It's all supposed to be about campaign promises. Didn't Barack Obama promise to deliver an address from a "Muslim capital" in his first 100 days? It's got to be in a safe, moderate country, of course, but where better than Mustafa Kemal Ataturk's secular/Islamist nation of Turkey, whose rulers talk to Syria as well as Israel, Iran as well as Iraq? But when the Obama cavalcade turned up in the heart of the old Ottoman Empire last night, he and all his panjandrums were praying that he did not have to use the "G" word.
The "G" word? Well, if it doesn't trip him up in Turkey today, Mr Obama is going to have to walk into a far worse minefield on 24 April when he has to honour another campaign promise: to call the 1915 massacre of 1,500,000 Armenian Christians by Ottoman Turkey a "genocide". Presidents Clinton and Bush jnr made the same pledge in return for Armenian votes, then broke their solemn promise when Turkish generals threatened to cut access to their airbases and major US-Turkish business deals after they were in office.
This is no mere academic backwater into which Mr Obama must step but a dangerous confrontation with the truth of history, an explosive swamp of bones and old photographs – along with a few still-living survivors – through which he must either walk with dignity or retreat with shame; and the entire Middle East will be watching the results. For the Palestinians – most of whom, ironically, are Sunni Muslims, the same religion as the Ottoman Turkish murderers – it is a crucial issue. For if Mr Obama cannot risk offending America's Turkish allies about a 94-year-old persecution, what chance is there that he will risk offending America's even more powerful ally, Israel, by condemning the Israeli occupation of Palestinian land, the ever-growing illegal Jewish settlements on the West Bank and the constant destruction by Israel of Palestinian homes that prevent the creation of a Palestinian state?
Starting on 24 April 1915, Enver Pasha's Turkish army and militias rounded up almost the entire Armenian community, massacred hundreds of thousands of men and sent vast death marches of women and children into the deserts of Anatolia and what is now northern Syria. Expert historians, including Israel's own top genocide academic, insist that the shooting-pits, the organised throat-cutting, the mass rapes and kidnappings – even the use of primitive suffocation chambers – all constituted a systematic genocide.

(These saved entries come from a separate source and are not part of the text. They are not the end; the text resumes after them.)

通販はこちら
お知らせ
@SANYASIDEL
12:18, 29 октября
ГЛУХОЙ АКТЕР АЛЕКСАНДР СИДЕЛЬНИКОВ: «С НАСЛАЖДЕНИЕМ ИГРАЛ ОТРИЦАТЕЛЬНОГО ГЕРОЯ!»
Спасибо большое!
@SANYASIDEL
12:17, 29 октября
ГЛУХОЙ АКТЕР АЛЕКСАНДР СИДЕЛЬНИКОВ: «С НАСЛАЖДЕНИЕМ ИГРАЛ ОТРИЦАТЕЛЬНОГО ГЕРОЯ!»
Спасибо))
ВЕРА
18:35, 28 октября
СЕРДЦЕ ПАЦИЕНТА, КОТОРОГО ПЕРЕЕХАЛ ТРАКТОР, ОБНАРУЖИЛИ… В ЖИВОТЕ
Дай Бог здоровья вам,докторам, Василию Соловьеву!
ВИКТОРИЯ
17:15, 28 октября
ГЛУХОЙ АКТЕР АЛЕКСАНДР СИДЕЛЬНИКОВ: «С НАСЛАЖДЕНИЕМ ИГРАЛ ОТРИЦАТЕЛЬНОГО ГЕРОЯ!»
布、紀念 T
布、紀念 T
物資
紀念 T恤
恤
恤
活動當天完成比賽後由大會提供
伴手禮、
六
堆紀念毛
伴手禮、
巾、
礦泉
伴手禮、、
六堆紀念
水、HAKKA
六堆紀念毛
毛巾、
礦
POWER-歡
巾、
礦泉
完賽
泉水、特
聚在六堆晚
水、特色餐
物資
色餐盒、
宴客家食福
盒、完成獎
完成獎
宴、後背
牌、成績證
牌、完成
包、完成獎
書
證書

And it is important to record exactly what Mr Obama said on his campaign website in January 2008. "The Armenian genocide is not an allegation, a personal opinion, or a point of view, but rather a widely documented fact supported by an overwhelming body of historical evidence. America deserves a leader who speaks truthfully about the Armenian genocide and responds forcefully to all genocides. I intend to be that president." Which pretty much locks up any attempt to wriggle out of the promise. Or so you would think.

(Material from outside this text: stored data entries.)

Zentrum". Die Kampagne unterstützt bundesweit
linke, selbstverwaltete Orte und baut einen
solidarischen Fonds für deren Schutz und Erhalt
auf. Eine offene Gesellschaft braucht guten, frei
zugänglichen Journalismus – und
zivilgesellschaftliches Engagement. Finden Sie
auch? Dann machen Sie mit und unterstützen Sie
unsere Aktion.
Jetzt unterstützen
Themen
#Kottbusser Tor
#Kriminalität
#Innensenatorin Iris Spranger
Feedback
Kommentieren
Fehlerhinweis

But already the administration's soft shoes have been trying to finesse away the pledge. "At this moment," Mike Hammer, a White House National Security Council spokesman, said last month, "our focus is on how, moving forward, the US can help Turkey and Armenia work together to come to terms with the past". That Mr Obama should allow such a statement to be made, along with the usual weasel clichés about "moving forward" and "coming to terms", speaks volumes.
Neither the Palestinians nor the Arabs in general have tried to – or should – compare the 1915 slaughter with Israel's treatment of the Palestinians, but there are some faint historical mirrors which rightly worry them. The Turks allege that they began killing Armenians in the city of Van because Armenian insurgents, backed by a regional superpower, in this case, Tsarist Russia, attacked the Turks of eastern Anatolia. Israel claims it bombarded Gaza last December and January because Palestinian "terrorists", backed by a regional superpower – Iran – fired rockets at Israelis.
The political parallels are not exact, of course, but Israel can in any case scarcely debate them when it officially refuses to acknowledge the Armenian genocide in the first place.
But for Mr Obama, there are more pressing points. US and Turkish officials are already discussing how Ankara can help in a US military withdrawal from Iraq, and Mr Obama desperately wants Turkey to help open up the Muslim world to his government to staunch the massive wounds the Bush administration inflicted.